* **Excerpted data**
__________
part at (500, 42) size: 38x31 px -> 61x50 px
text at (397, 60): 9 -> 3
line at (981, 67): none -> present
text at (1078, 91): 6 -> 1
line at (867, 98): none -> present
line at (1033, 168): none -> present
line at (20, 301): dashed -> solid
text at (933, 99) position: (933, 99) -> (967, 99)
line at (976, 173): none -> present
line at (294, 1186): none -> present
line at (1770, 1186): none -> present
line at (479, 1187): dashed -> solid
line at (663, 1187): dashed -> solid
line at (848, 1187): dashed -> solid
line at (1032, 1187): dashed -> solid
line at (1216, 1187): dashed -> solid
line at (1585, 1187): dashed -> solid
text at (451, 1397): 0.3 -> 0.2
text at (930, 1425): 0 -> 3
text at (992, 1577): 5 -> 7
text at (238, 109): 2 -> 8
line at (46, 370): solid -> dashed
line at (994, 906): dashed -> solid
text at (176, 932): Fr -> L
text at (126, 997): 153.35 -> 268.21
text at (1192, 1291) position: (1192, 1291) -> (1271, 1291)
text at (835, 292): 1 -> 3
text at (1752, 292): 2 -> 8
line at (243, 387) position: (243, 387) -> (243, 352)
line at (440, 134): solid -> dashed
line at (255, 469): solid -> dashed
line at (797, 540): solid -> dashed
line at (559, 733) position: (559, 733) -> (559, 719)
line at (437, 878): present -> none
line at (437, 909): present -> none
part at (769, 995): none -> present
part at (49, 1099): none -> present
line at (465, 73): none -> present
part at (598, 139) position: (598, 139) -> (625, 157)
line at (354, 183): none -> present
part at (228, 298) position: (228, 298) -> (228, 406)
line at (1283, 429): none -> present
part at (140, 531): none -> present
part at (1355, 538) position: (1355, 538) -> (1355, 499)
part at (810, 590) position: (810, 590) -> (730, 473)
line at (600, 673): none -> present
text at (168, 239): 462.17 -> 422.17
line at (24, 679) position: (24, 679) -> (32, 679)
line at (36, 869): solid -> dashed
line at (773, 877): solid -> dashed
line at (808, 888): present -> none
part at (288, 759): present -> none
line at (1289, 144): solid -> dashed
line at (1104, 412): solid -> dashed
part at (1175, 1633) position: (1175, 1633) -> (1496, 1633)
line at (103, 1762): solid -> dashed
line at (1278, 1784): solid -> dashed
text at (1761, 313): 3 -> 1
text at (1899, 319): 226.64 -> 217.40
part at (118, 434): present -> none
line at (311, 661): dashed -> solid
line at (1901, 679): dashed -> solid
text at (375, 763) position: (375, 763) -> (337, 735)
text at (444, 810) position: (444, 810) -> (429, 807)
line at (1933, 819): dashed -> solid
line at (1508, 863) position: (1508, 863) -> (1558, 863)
__________
Convert every line of the entries above into a Markdown table with the columns Row and Entry, numbering the lines in order and leaving out blank ones.

| Row | Entry |
|---|---|
| 1 | part at (500, 42) size: 38x31 px -> 61x50 px |
| 2 | text at (397, 60): 9 -> 3 |
| 3 | line at (981, 67): none -> present |
| 4 | text at (1078, 91): 6 -> 1 |
| 5 | line at (867, 98): none -> present |
| 6 | line at (1033, 168): none -> present |
| 7 | line at (20, 301): dashed -> solid |
| 8 | text at (933, 99) position: (933, 99) -> (967, 99) |
| 9 | line at (976, 173): none -> present |
| 10 | line at (294, 1186): none -> present |
| 11 | line at (1770, 1186): none -> present |
| 12 | line at (479, 1187): dashed -> solid |
| 13 | line at (663, 1187): dashed -> solid |
| 14 | line at (848, 1187): dashed -> solid |
| 15 | line at (1032, 1187): dashed -> solid |
| 16 | line at (1216, 1187): dashed -> solid |
| 17 | line at (1585, 1187): dashed -> solid |
| 18 | text at (451, 1397): 0.3 -> 0.2 |
| 19 | text at (930, 1425): 0 -> 3 |
| 20 | text at (992, 1577): 5 -> 7 |
| 21 | text at (238, 109): 2 -> 8 |
| 22 | line at (46, 370): solid -> dashed |
| 23 | line at (994, 906): dashed -> solid |
| 24 | text at (176, 932): Fr -> L |
| 25 | text at (126, 997): 153.35 -> 268.21 |
| 26 | text at (1192, 1291) position: (1192, 1291) -> (1271, 1291) |
| 27 | text at (835, 292): 1 -> 3 |
| 28 | text at (1752, 292): 2 -> 8 |
| 29 | line at (243, 387) position: (243, 387) -> (243, 352) |
| 30 | line at (440, 134): solid -> dashed |
| 31 | line at (255, 469): solid -> dashed |
| 32 | line at (797, 540): solid -> dashed |
| 33 | line at (559, 733) position: (559, 733) -> (559, 719) |
| 34 | line at (437, 878): present -> none |
| 35 | line at (437, 909): present -> none |
| 36 | part at (769, 995): none -> present |
| 37 | part at (49, 1099): none -> present |
| 38 | line at (465, 73): none -> present |
| 39 | part at (598, 139) position: (598, 139) -> (625, 157) |
| 40 | line at (354, 183): none -> present |
| 41 | part at (228, 298) position: (228, 298) -> (228, 406) |
| 42 | line at (1283, 429): none -> present |
| 43 | part at (140, 531): none -> present |
| 44 | part at (1355, 538) position: (1355, 538) -> (1355, 499) |
| 45 | part at (810, 590) position: (810, 590) -> (730, 473) |
| 46 | line at (600, 673): none -> present |
| 47 | text at (168, 239): 462.17 -> 422.17 |
| 48 | line at (24, 679) position: (24, 679) -> (32, 679) |
| 49 | line at (36, 869): solid -> dashed |
| 50 | line at (773, 877): solid -> dashed |
| 51 | line at (808, 888): present -> none |
| 52 | part at (288, 759): present -> none |
| 53 | line at (1289, 144): solid -> dashed |
| 54 | line at (1104, 412): solid -> dashed |
| 55 | part at (1175, 1633) position: (1175, 1633) -> (1496, 1633) |
| 56 | line at (103, 1762): solid -> dashed |
| 57 | line at (1278, 1784): solid -> dashed |
| 58 | text at (1761, 313): 3 -> 1 |
| 59 | text at (1899, 319): 226.64 -> 217.40 |
| 60 | part at (118, 434): present -> none |
| 61 | line at (311, 661): dashed -> solid |
| 62 | line at (1901, 679): dashed -> solid |
| 63 | text at (375, 763) position: (375, 763) -> (337, 735) |
| 64 | text at (444, 810) position: (444, 810) -> (429, 807) |
| 65 | line at (1933, 819): dashed -> solid |
| 66 | line at (1508, 863) position: (1508, 863) -> (1558, 863) |